(Stored records)

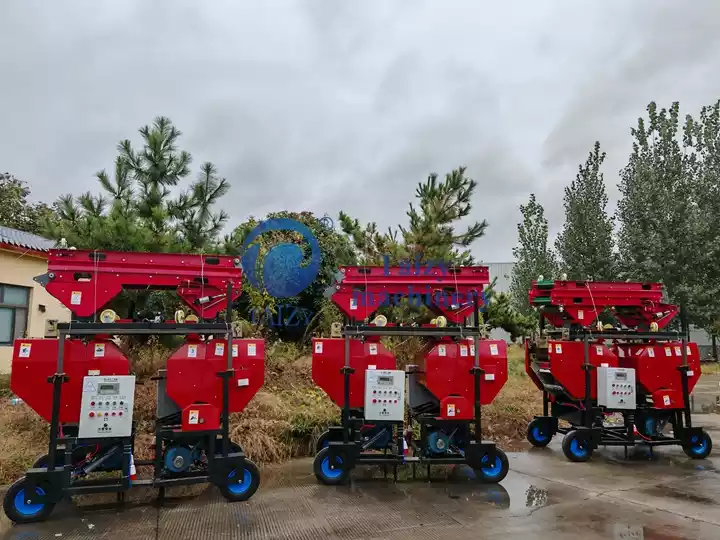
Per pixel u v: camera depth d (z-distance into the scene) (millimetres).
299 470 6219
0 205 21094
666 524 4555
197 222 9141
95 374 4812
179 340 8797
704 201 20562
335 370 5816
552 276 20109
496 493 5469
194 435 4984
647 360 7445
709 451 7266
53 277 4871
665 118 19719
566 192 20422
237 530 4359
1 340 10469
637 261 19438
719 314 19484
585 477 6184
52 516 4652
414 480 5887
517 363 13516
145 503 5004
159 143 9172
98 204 9016
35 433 6332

Required work:
Starting from the line with "719 314 19484" and ending with the final line of the data, quote every line exactly, both ends included.

Exercise output:
719 314 19484
585 477 6184
52 516 4652
414 480 5887
517 363 13516
145 503 5004
159 143 9172
98 204 9016
35 433 6332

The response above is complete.